Opinion

SOME NON-ELIOT SLEAZE

Eliot Spitzer’s humiliation has domi nated headlines lately, but the resig nation of Client 9 isn’t the only Albany-based corruption story in the news.

Last Thursday, jurors at the opening of Brooklyn Assemblywoman Diane Gordon’s bribery trial saw a videotape in which she cut a deal with a developer: She would get him a $2 million parcel of vacant city-owned land in exchange for a custom-built $500,000 home.

And not just any home: Gordon was heard specifying how she wanted granite countertops, cherry cabinets, a “nice-sized living room” and Jacuzzis in both bathrooms – all for just one dollar.

“One hand washes another hand,” Gordon was heard telling the developer. “You can make it happen.”

Think of it as Albany’s mantra.

And Diane Gordon – who still sits in the Assembly while facing 5-to-15 years in prison – isn’t the legislator to utter it.

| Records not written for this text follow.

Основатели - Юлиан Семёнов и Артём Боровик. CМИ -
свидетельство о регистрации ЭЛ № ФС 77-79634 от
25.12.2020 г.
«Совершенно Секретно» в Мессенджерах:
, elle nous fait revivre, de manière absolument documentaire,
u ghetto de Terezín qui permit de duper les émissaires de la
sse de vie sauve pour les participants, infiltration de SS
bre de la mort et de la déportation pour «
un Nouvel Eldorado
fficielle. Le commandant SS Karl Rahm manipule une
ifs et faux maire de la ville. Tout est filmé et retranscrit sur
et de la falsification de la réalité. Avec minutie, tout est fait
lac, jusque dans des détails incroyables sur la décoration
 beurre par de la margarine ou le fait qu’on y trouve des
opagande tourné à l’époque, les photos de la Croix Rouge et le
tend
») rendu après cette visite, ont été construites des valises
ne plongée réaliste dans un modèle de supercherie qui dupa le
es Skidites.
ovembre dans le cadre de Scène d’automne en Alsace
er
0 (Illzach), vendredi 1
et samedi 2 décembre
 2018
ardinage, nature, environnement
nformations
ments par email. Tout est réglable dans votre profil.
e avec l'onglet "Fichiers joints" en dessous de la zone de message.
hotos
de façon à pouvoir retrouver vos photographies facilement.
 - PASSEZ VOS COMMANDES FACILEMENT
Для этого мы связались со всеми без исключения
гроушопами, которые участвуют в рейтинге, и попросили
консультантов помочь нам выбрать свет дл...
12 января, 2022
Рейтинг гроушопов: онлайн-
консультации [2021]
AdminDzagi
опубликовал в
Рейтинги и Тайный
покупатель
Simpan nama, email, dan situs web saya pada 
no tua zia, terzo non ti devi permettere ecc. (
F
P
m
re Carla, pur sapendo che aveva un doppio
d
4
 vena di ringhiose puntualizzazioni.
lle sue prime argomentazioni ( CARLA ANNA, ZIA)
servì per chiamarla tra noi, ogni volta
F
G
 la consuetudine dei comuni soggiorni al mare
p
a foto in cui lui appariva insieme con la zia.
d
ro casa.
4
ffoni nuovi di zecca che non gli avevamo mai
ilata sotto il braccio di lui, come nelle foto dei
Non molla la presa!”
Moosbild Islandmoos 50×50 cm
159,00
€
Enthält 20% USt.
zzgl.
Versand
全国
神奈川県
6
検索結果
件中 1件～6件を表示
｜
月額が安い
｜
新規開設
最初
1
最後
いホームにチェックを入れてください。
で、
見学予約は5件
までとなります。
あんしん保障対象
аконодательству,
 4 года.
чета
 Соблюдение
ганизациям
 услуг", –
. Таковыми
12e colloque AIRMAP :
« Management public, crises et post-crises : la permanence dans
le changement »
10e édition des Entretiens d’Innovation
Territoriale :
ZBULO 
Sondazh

There was Clarence Norman, the onetime Brooklyn Democratic boss and assemblyman, who’s suffered three felony larceny convictions.

Or Bronx Democrat Gloria Davis, who pled guilty to bribery.

Or Roger Green, another Brooklyn Democrat, who copped to misdemeanor larceny in falsifying travel expenses.

And then there’s Brian McLaughlin.

The seven-term ex-assemblyman and former municipal labor-union leader last week pled to perjury and racketeering – ripping off both the taxpayers and his own union members.

The list of his crimes is staggering.

Overall, he stole $2.2 million, including:

* Some $400,000 in cash kickbacks plus three cars (one of which went to his wife, another to his girlfriend) from street-lighting contractors.

* Cash for his son’s tuition, his mortgage and his Albany apartment rent.

* And $95,000 ripped off from the Electchester Athletic Association, a program McLaughlin set up with so-called “member-item” legislative money to run sports programs union members’ kids.

McLaughlin has yet to express any remorse for his greed – excessive even by Albany’s piggish standards. Maybe he’ll start feeling some once he starts serving his expected 8-to-10 years behind bars.

Meanwhile, here’s a suggestion: The Committee to Elect Brian M. McLaughlin enjoys a cash balance of $786,058.80.

How about using that money to reimburse McLaughlin’s victims – starting with that sports program?